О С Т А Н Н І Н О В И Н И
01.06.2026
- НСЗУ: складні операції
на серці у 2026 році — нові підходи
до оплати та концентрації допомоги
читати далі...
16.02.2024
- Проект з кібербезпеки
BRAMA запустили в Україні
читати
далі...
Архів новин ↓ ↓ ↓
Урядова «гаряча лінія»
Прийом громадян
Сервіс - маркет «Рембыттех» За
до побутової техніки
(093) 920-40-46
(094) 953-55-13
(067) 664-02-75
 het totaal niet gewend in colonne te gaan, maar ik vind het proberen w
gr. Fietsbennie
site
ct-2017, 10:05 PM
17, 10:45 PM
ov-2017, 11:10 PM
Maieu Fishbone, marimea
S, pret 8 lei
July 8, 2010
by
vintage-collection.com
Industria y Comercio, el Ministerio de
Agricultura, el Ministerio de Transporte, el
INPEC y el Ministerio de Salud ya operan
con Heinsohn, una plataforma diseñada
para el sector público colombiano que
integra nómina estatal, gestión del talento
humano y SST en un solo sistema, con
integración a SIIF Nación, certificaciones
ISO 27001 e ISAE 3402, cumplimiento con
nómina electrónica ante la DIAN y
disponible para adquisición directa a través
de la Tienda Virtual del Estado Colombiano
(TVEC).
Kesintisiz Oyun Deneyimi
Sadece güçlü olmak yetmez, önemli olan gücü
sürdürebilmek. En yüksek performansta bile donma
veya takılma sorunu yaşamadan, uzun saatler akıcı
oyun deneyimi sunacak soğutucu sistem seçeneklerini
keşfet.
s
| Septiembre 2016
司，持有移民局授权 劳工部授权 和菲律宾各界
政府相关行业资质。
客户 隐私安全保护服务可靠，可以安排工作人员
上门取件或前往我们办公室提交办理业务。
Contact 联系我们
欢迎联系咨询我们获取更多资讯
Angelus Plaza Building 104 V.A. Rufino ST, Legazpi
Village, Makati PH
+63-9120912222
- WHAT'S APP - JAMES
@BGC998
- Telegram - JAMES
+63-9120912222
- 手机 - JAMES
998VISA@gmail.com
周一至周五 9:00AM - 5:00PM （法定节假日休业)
□ □ □ □ □ □ □
Could the entries above be output once more, exactly as they are?

О С Т А Н Н І Н О В И Н И
01.06.2026
- НСЗУ: складні операції
на серці у 2026 році — нові підходи
до оплати та концентрації допомоги
читати далі...
16.02.2024
- Проект з кібербезпеки
BRAMA запустили в Україні
читати
далі...
Архів новин ↓ ↓ ↓
Урядова «гаряча лінія»
Прийом громадян
Сервіс - маркет «Рембыттех» За
до побутової техніки
(093) 920-40-46
(094) 953-55-13
(067) 664-02-75
 het totaal niet gewend in colonne te gaan, maar ik vind het proberen w
gr. Fietsbennie
site
ct-2017, 10:05 PM
17, 10:45 PM
ov-2017, 11:10 PM
Maieu Fishbone, marimea
S, pret 8 lei
July 8, 2010
by
vintage-collection.com
Industria y Comercio, el Ministerio de
Agricultura, el Ministerio de Transporte, el
INPEC y el Ministerio de Salud ya operan
con Heinsohn, una plataforma diseñada
para el sector público colombiano que
integra nómina estatal, gestión del talento
humano y SST en un solo sistema, con
integración a SIIF Nación, certificaciones
ISO 27001 e ISAE 3402, cumplimiento con
nómina electrónica ante la DIAN y
disponible para adquisición directa a través
de la Tienda Virtual del Estado Colombiano
(TVEC).
Kesintisiz Oyun Deneyimi
Sadece güçlü olmak yetmez, önemli olan gücü
sürdürebilmek. En yüksek performansta bile donma
veya takılma sorunu yaşamadan, uzun saatler akıcı
oyun deneyimi sunacak soğutucu sistem seçeneklerini
keşfet.
s
| Septiembre 2016
司，持有移民局授权 劳工部授权 和菲律宾各界
政府相关行业资质。
客户 隐私安全保护服务可靠，可以安排工作人员
上门取件或前往我们办公室提交办理业务。
Contact 联系我们
欢迎联系咨询我们获取更多资讯
Angelus Plaza Building 104 V.A. Rufino ST, Legazpi
Village, Makati PH
+63-9120912222
- WHAT'S APP - JAMES
@BGC998
- Telegram - JAMES
+63-9120912222
- 手机 - JAMES
998VISA@gmail.com
周一至周五 9:00AM - 5:00PM （法定节假日休业)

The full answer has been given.